### TASK GOAL
Recast every line of the data below as a Markdown table with the columns "Row" and "Line," skipping blank lines. Leave the pictures out of the table.

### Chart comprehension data
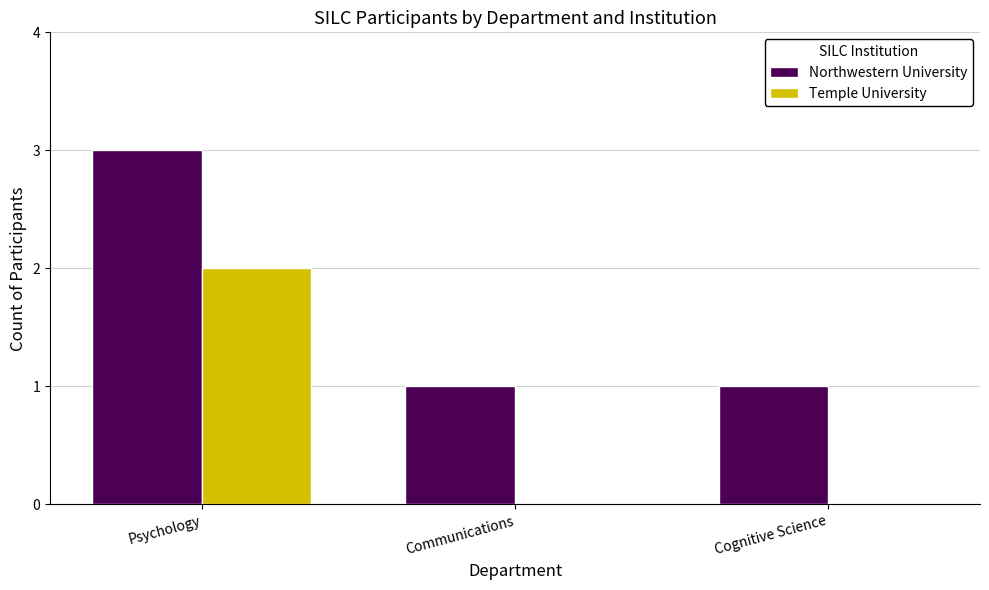

True or false: Northwestern University has a value of 1 at Cognitive Science.

True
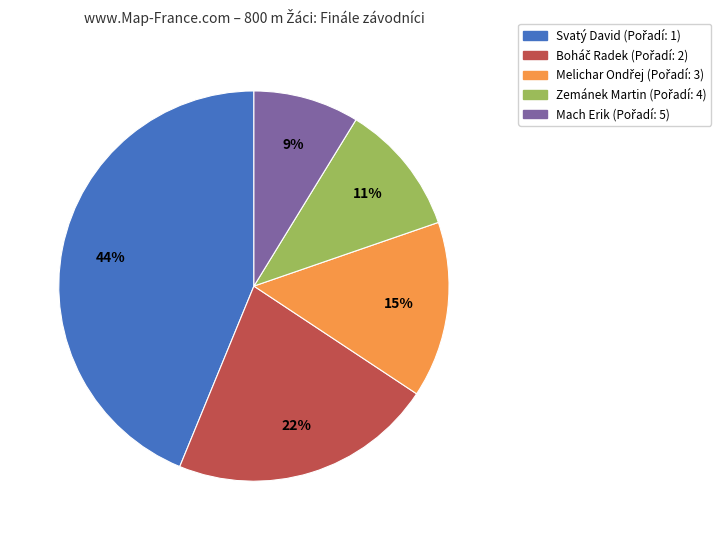

The Mach Erik slice represents 20% of the pie. True or false?

False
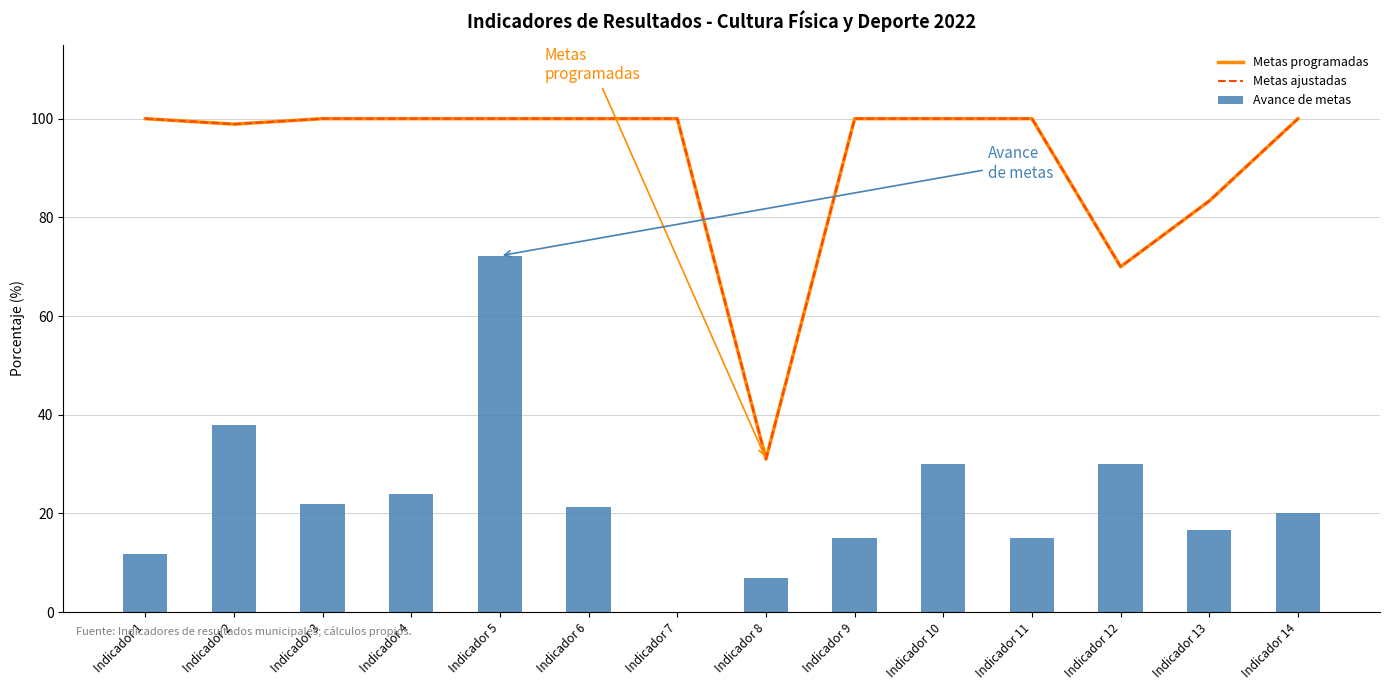

How many data points does each series have?

14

### RESULT FOR THIS EXERCISE
| Row | Line |
|---|---|
| 1 | True or false: Northwestern University has a value of 1 at Cognitive Science. |
| 2 | True |
| 3 | The Mach Erik slice represents 20% of the pie. True or false? |
| 4 | False |
| 5 | How many data points does each series have? |
| 6 | 14 |